## Source material

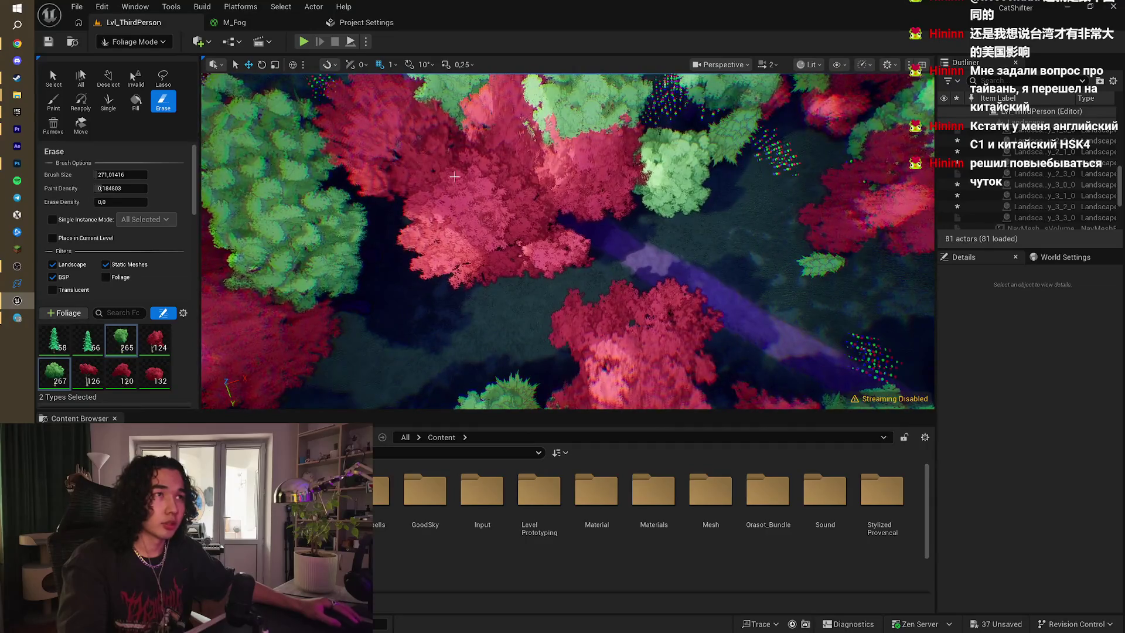
{"action": "left_click_drag", "start_coordinate": [552, 245], "coordinate": [590, 197]}
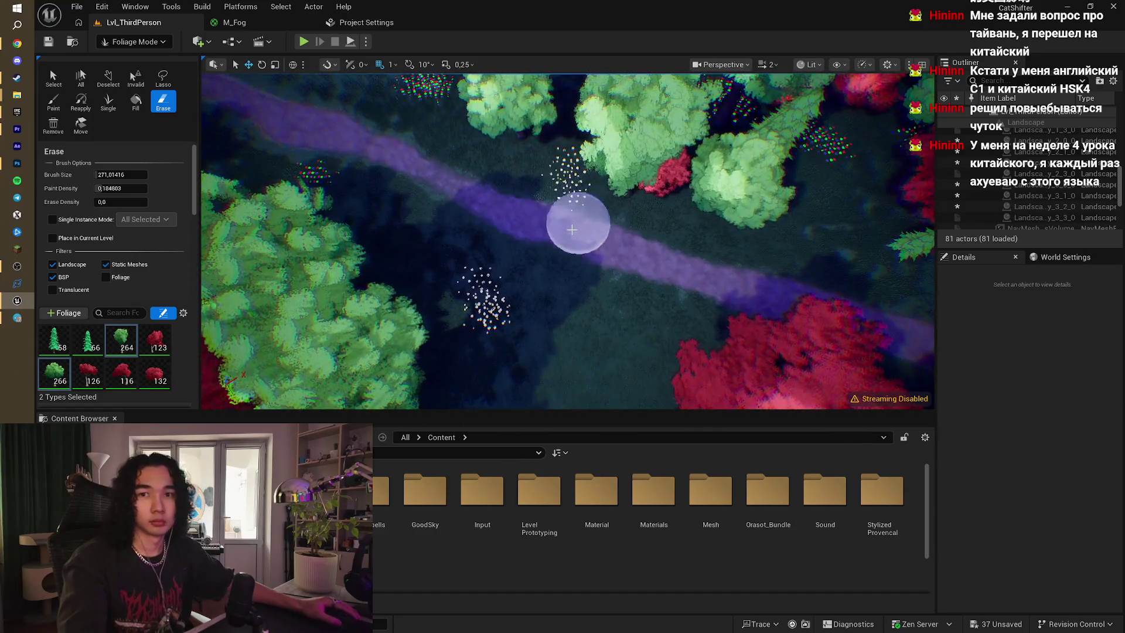
{"action": "scroll", "coordinate": [577, 221], "scroll_direction": "up", "scroll_amount": 3}
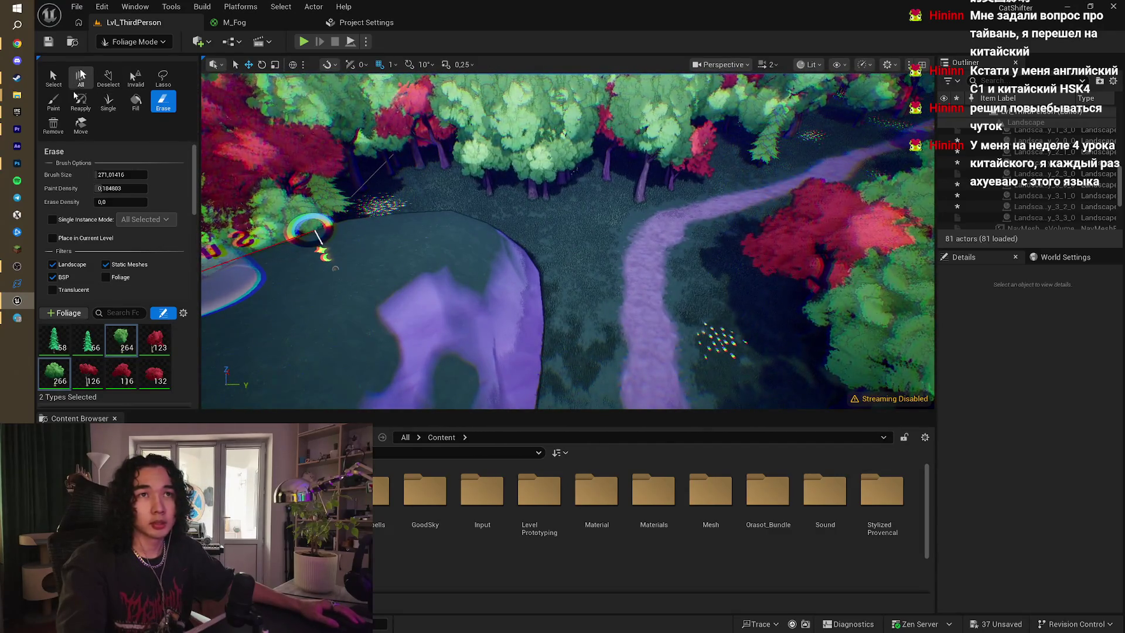
- Return to the Paint tool and paint trees over the left and centre area near the path
{"action": "left_click", "coordinate": [54, 100]}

## Exercise objective
Only a number is wanted: how many lines of the data above contain "coordinate"?

## Exercise answer
3